* **Aim of the exercise**
Rewrite the lines below, replacing "ADD TO CART" with "BUY NOW" and leaving everything else as it is. Omit the pictures from your output.

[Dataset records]

►

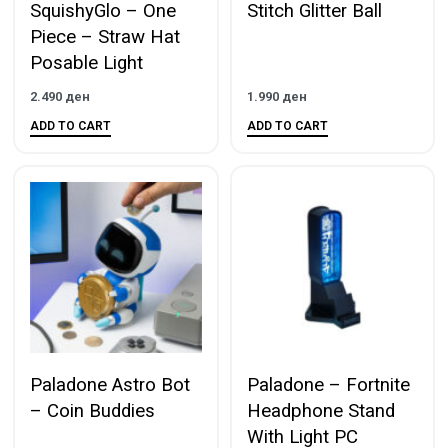
SquishyGlo – One
Stitch Glitter Ball
Piece – Straw Hat
Posable Light
2.490
ден
1.990
ден
ADD TO CART
ADD TO CART
Paladone Astro Bot
Paladone – Fortnite
– Coin Buddies
Headphone Stand
With Light PC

◄

* **Solution below**
SquishyGlo – One
Stitch Glitter Ball
Piece – Straw Hat
Posable Light
2.490
ден
1.990
ден
BUY NOW
BUY NOW
Paladone Astro Bot
Paladone – Fortnite
– Coin Buddies
Headphone Stand
With Light PC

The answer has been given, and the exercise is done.